At night, he ordered the lights out. “The two-legged animals will be on the prowl,” he told her. “Safer this way.” He had then pulled down the garage door and locked it.
“When we get close to Memphis tomorrow,” he said, as she lay in his arms, the sweat of love-making cooling and drying on them, “we’ll start monitoring the CB much more closely. All channels. We’ll find us a place to hole up and keep our eyes and ears open—we’ll see who comes to us. Maybe you’ll get lucky and some decent people will have banded together.”
“You really want to be rid of me, don’t you, Ben?”
“No,” he replied honestly, and his answer surprised him. “Well,” he added, “yes. In a way.”
“That is a confusing reply, darling.”
“You’re a survivor, Fran—but not the same type as I am. But”—he chuckled—“I have grown quite fond of you. In a way.”
“Yes,” she said, a wry quality to her voice. “We have gotten close, haven’t we? Go ahead, Ben. Drop the other shoe.”

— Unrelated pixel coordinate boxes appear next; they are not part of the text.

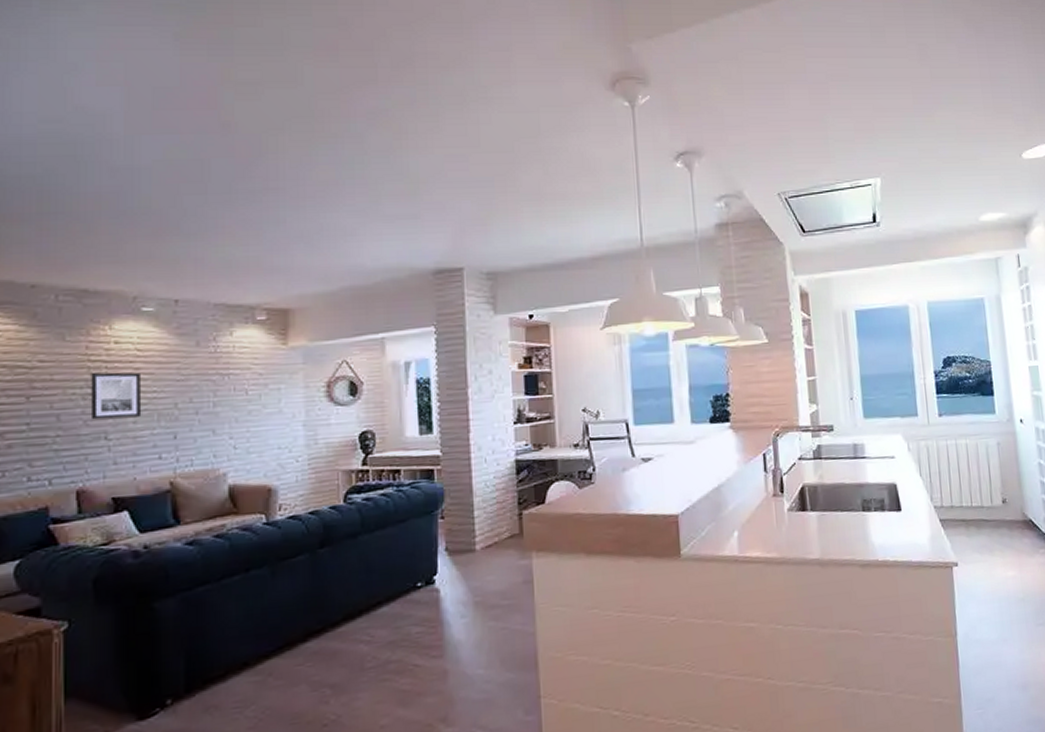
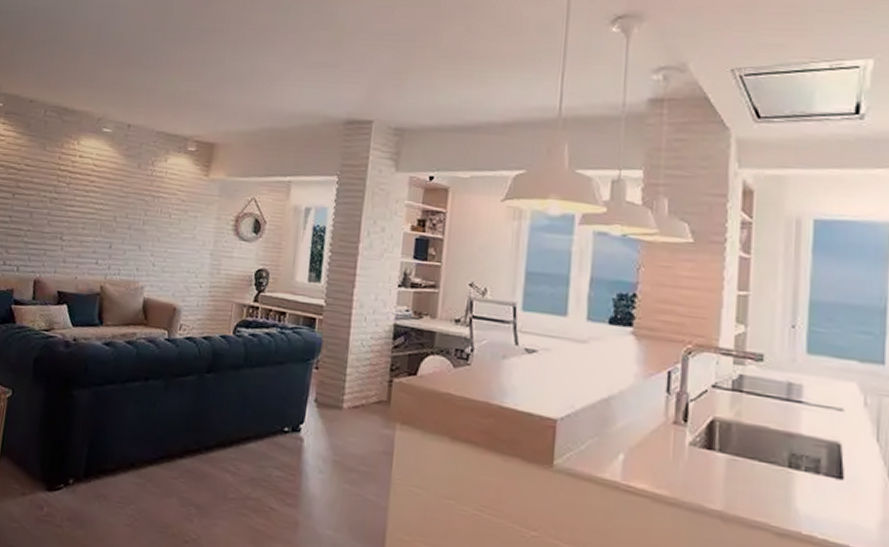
wall art: present [90,372,142,420] -> none [53,181,94,224]

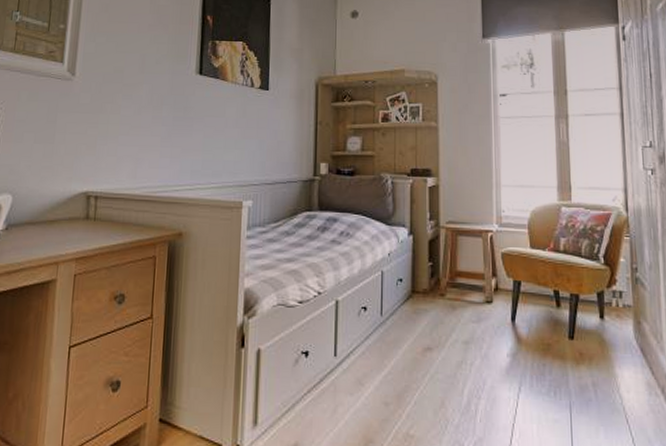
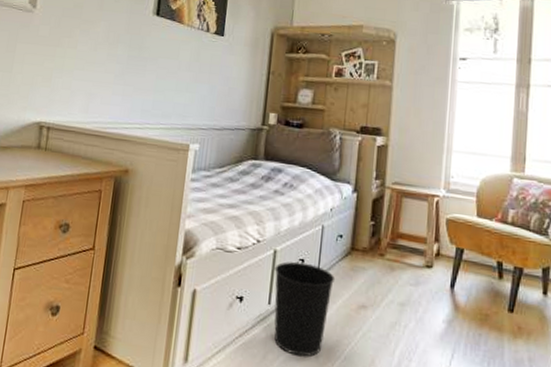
wastebasket: none [338,310,398,406] -> present [274,261,334,357]

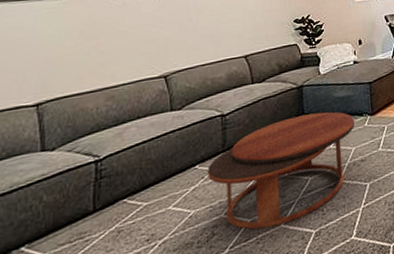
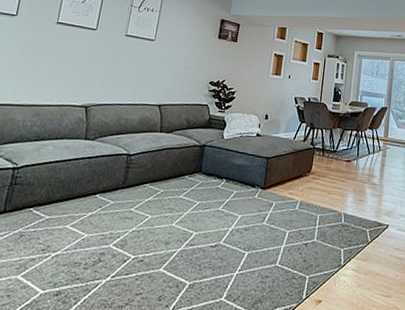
coffee table: present [207,111,355,230] -> none [105,172,247,269]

“I want to see this nation, honey—as much as I can. From the Atlantic to the Pacific, from border to border. I want to see what was destroyed, and how. I am going to chronicle this happening, this event, and it’s going to take me a couple of years to do that—maybe more. I’m going to find a good tape recorder and about a million miles of tape and talk to people. Then I’m going to find a beat-up old portable typewriter, put the tapes in some form of order, and hole up in the mountains or by the sea for a couple of years, work ten hours a day, every day of the week, and write it, just the way it happened.”
“Ben? Who, may I ask, is going to be around to read the damned old thing?”
He laughed and cupped a warm round breast, rubbing the nipple against his palm. She stirred against him, her hand seeking and finding his maleness, fingers encircling it, feeling it start the process of thickening. She masturbated him slowly as her breathing became shallow, then a hot pant.
“We will have a civilization again, Fran,” he said, slipping his hand down the softness of her belly, to touch the dampness of pubic hair. His fingers found her and parted her, working in and out, his thumb on her erect clit. “A civilization… someday. And people will want to know exactly what happened. And they will read my work.”
Ben knew she was not a student of history or even much of a reader when she asked, “But you’ll be long dead by then, baby—so, who cares? So what?”
He kissed her and parted her lovely legs, slipping between them, positioning himself. He knew he was going to miss her after they parted.
“Ben?” she said, grasping his penis and inserting the head inside her.
“Yes, Fran?”
“Fuck me, Ben!”
Just outside of Memphis, south of the airport, Ben found a house that was free of bodies and was set back from the street, amid a large number of trees. He and Fran settled in. Once they saw a car drive slowly past, and another time a pickup truck, but he made no attempt to hail them, for they were full of hard-looking men, heavily armed, and they did not look like church-going types.